How do I extract a list of email/mailbox strings w

2019-09-05 04:13发布

问题:

Given some arbitrary text, I'd like to extract all email addresses and 'mailbox specifiers' (e.g. "Fred Smith" <fred@me.com>). I looked at NSDataDetector, but it does not handle email addresses.

回答1:

The way to approach this is to get a really good algorithm that can detect as many valid addresses as possible, and reject improper ones. Probably the best solution would be a parser constructed using lex and yacc, but reasonable solutions exist using regular expressions.

See this site for both a list of tested regular expressions as well as a more in-depth discussion of the problem and possible solutions.

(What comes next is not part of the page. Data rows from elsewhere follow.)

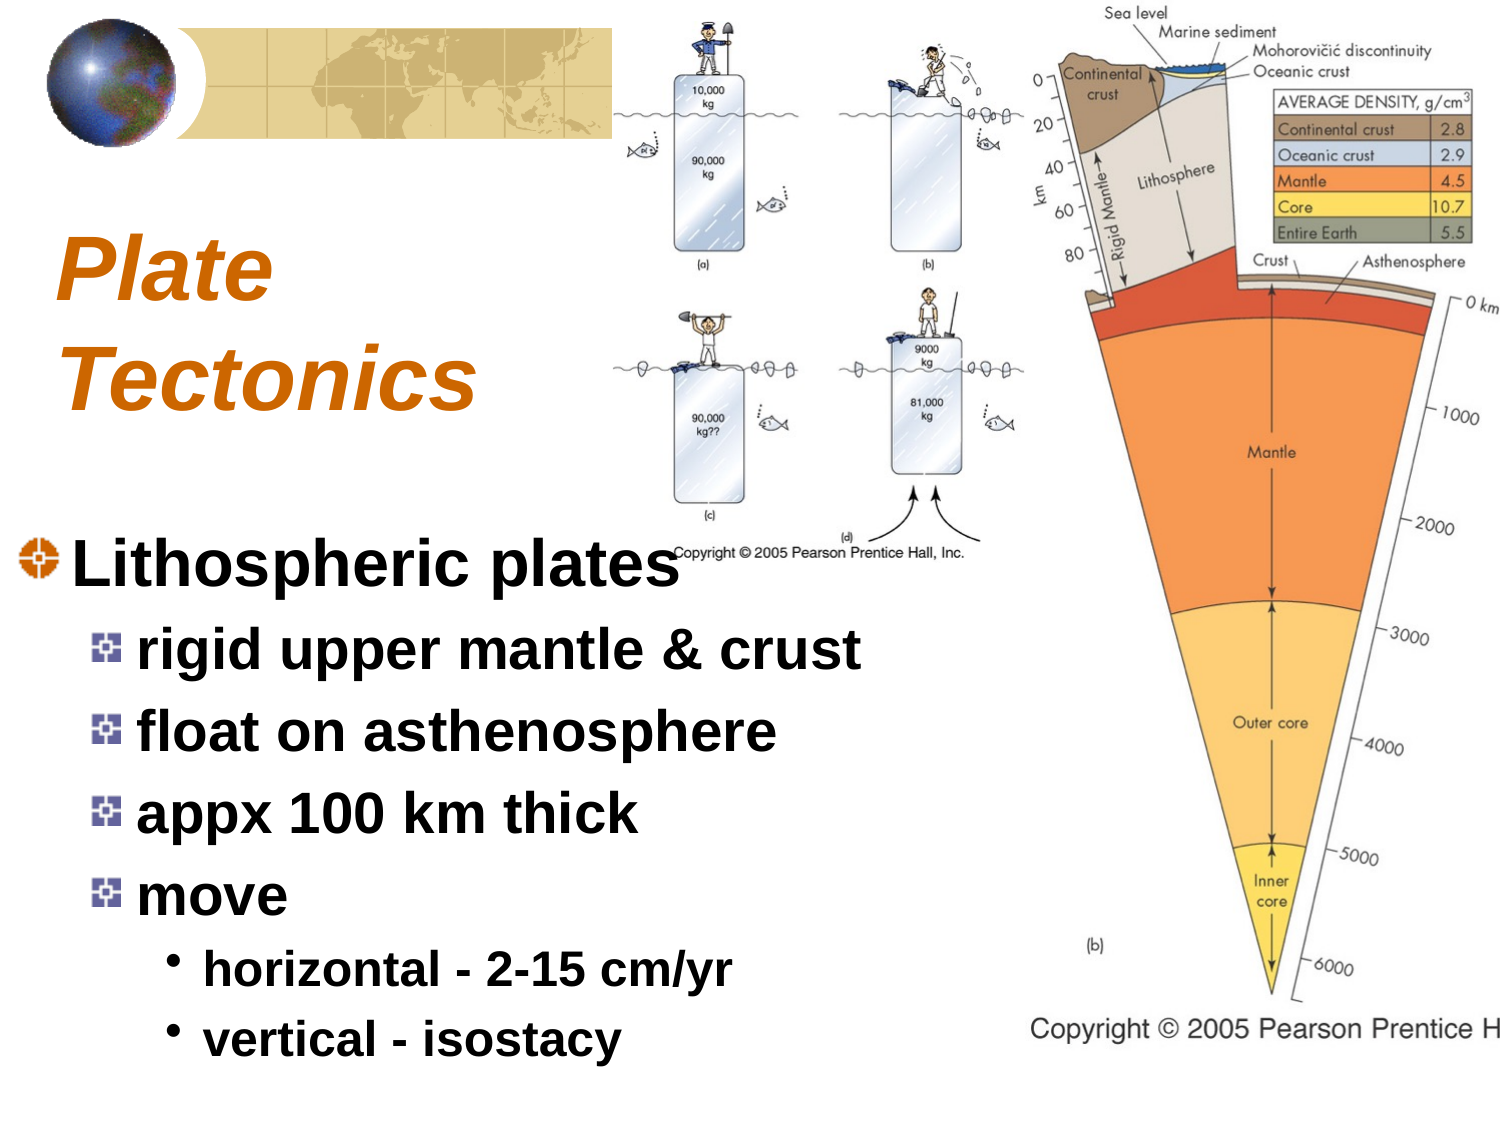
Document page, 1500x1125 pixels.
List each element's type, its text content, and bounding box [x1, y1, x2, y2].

picture [15, 536, 62, 584]
picture [90, 876, 121, 907]
picture [90, 631, 121, 662]
picture [90, 712, 121, 744]
picture [42, 14, 190, 151]
list Lithospheric plates rigid upper mantle & crust float on asthenosphere appx 100 km thick move horizontal - 2-15 cm/yr vertical - isostacy [0, 512, 925, 1075]
picture [612, 0, 1500, 1051]
title Plate Tectonics [40, 224, 513, 413]
picture [90, 794, 121, 826]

The regular expressions shown on the above site are formatted for PHP, and have leading and trailing '/' markers, as well as 'flags' indicating case-insensitive etc (see this site for more info), so these need to be stripped off before using the expression in an Objective-C project. Also, any anchors need stripping too, since we want multiple addresses not just one (i.e., '^' and '$').

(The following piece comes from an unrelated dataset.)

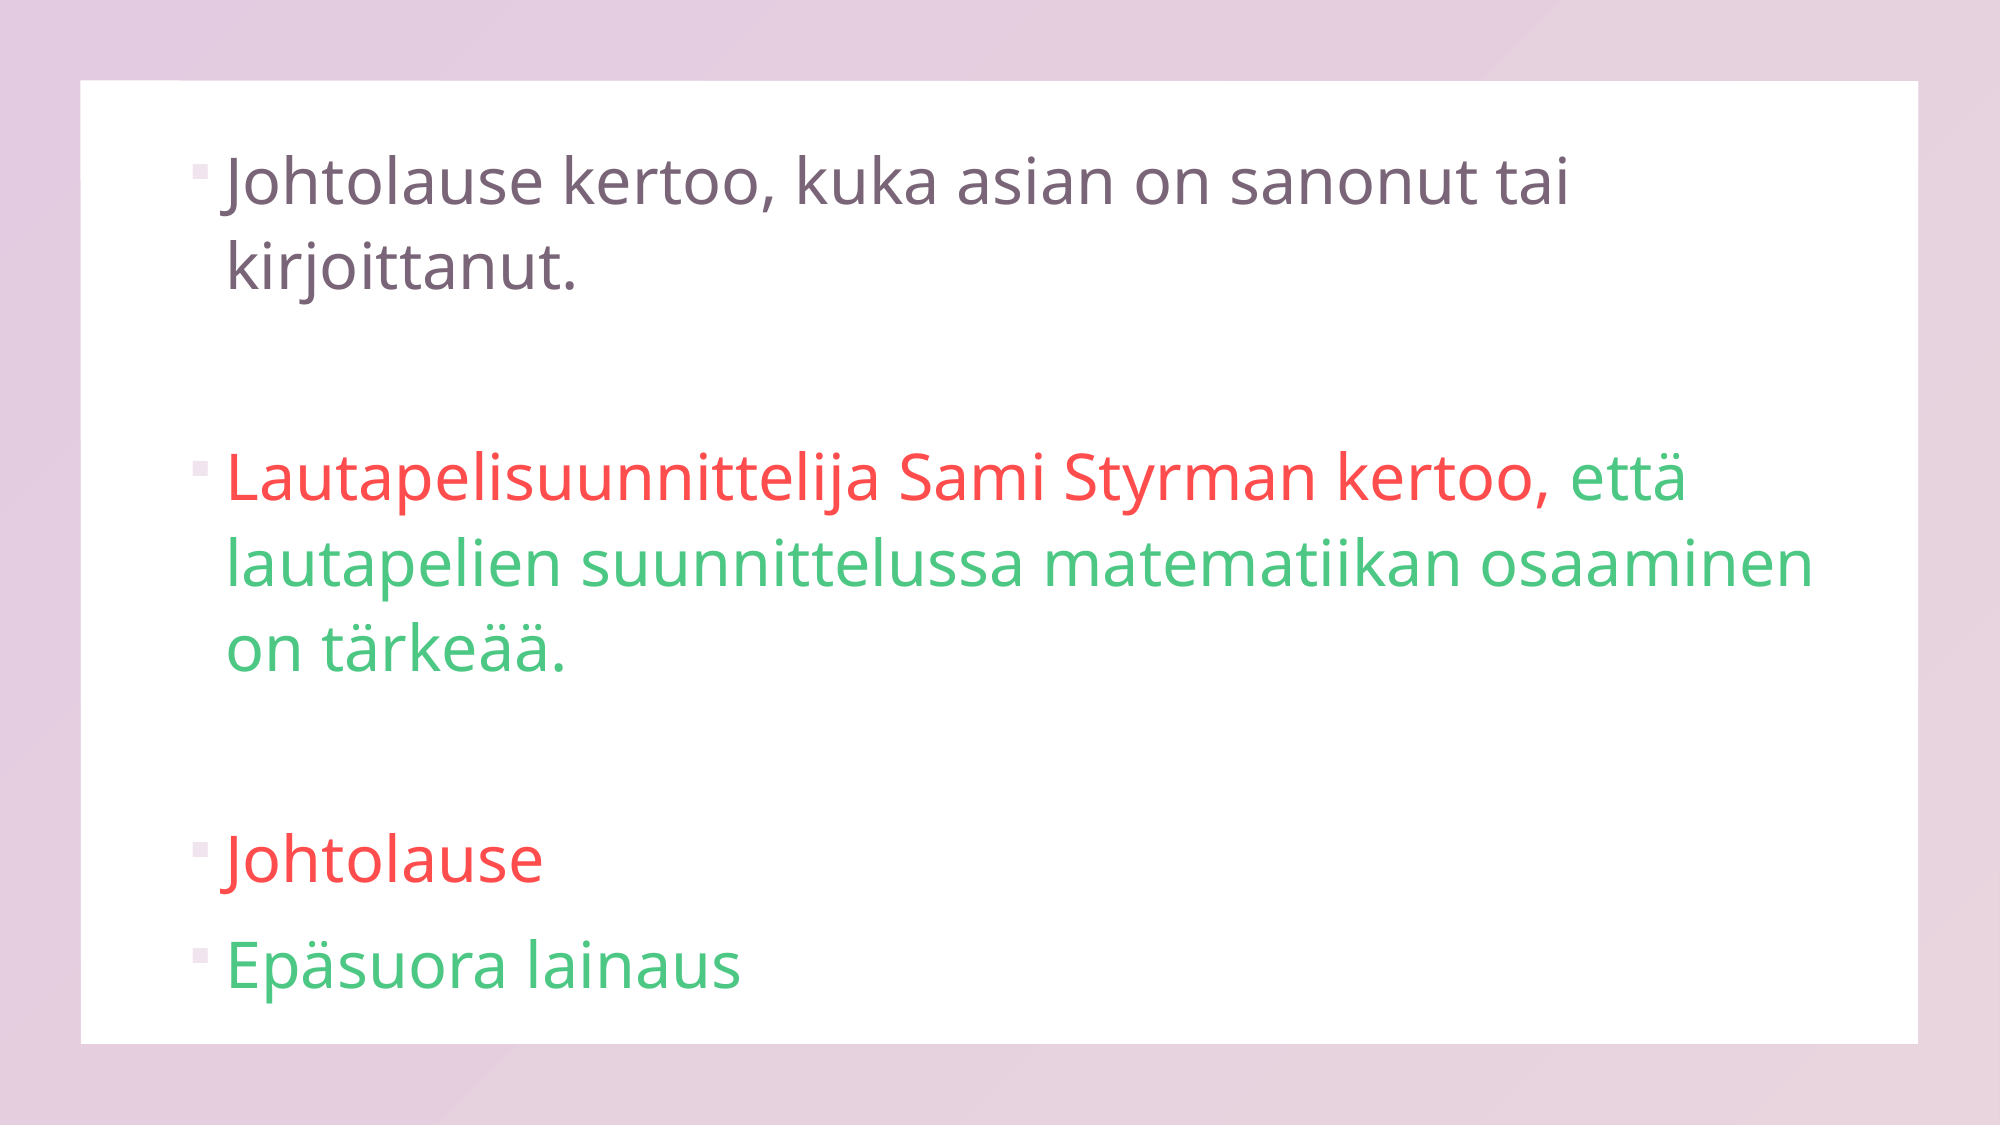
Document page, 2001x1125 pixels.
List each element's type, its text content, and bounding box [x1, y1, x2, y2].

list Johtolause kertoo, kuka asian on sanonut tai kirjoittanut. Lautapelisuunnittelija Sami Styrman kertoo, että lautapelien suunnittelussa matematiikan osaaminen on tärkeää. Johtolause Epäsuora lainaus [137, 124, 1863, 1014]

NSRegularExpression is the class to use here. What I've found helpful is to store the regular expression in a file in my project, so that you don't need to worry about escaping all the backslashes and quotes. The code then reads the expression into a string, and creates the object as follows:

NSString *fullPath = [[NSBundle mainBundle] pathForResource:self.regex ofType:@"txt"];
NSString *pattern = [NSString stringWithContentsOfFile:fullPath encoding:NSUTF8StringEncoding error:NULL];
__autoreleasing NSError *error = nil;
reg = [NSRegularExpression regularExpressionWithPattern:pattern options:NSRegularExpressionCaseInsensitive error:&error]; // some patterns may not need NSRegularExpressionCaseInsensitive
assert(reg && !error);

Once you have an initialized expression, you use it to return a list of ranges, each range being an address:

NSArray *ret = [reg matchesInString:str options:0 range:NSMakeRange(0, [str length])];

However, we know that all email addresses contain one '@', so it's probably worthwhile to verify that the string has at least one before processing it. Also, since the text might have line and/or carriage returns in it, you might want to strip those first. It's probably better to strip them completely as some mail program might have split a line at some interior point of the address.

Once you have a list of the address ranges, then for the most part the job is done - if all you wanted was the address. However, often addresses are presented in "mailbox specifier' format, where a name is prepended to the address, and the address wrapped with '<' and '>'. This format is covered in RFC5322, in section 3.4.

To recover the name from a 'mailbox specifier', check to see if the address is wrapped with '<' and '>', and if so then find the string preceding the '<', ignoring white space (until you find the first character). Most names will be wrapped in double quotes (common practice), but actually can be naked alphanumeric strings using a backslash escape to include white space or other special characters (like '"').

This same technique can be used for real time verification - say to enable a submit button when a text string becomes a valid email address. In this case you evaluate the string on each user change, and enable/disable the submit button.

If all this seems like a lot of work to code, you can grab an open source project on github.

EDIT1: for a faster, but less rigorous, method see the comment by CodaFi.

EDIT2: it appears the content of a "mailto: URL can be quite complex, the github project only handles the most simple, and does not un-encode the address. This will be addressed in a future update.

EDIT3: the project was updated to fully handle "mailto:" objects, and returns to, cc, bcc, subject, and body, all URLdecoded.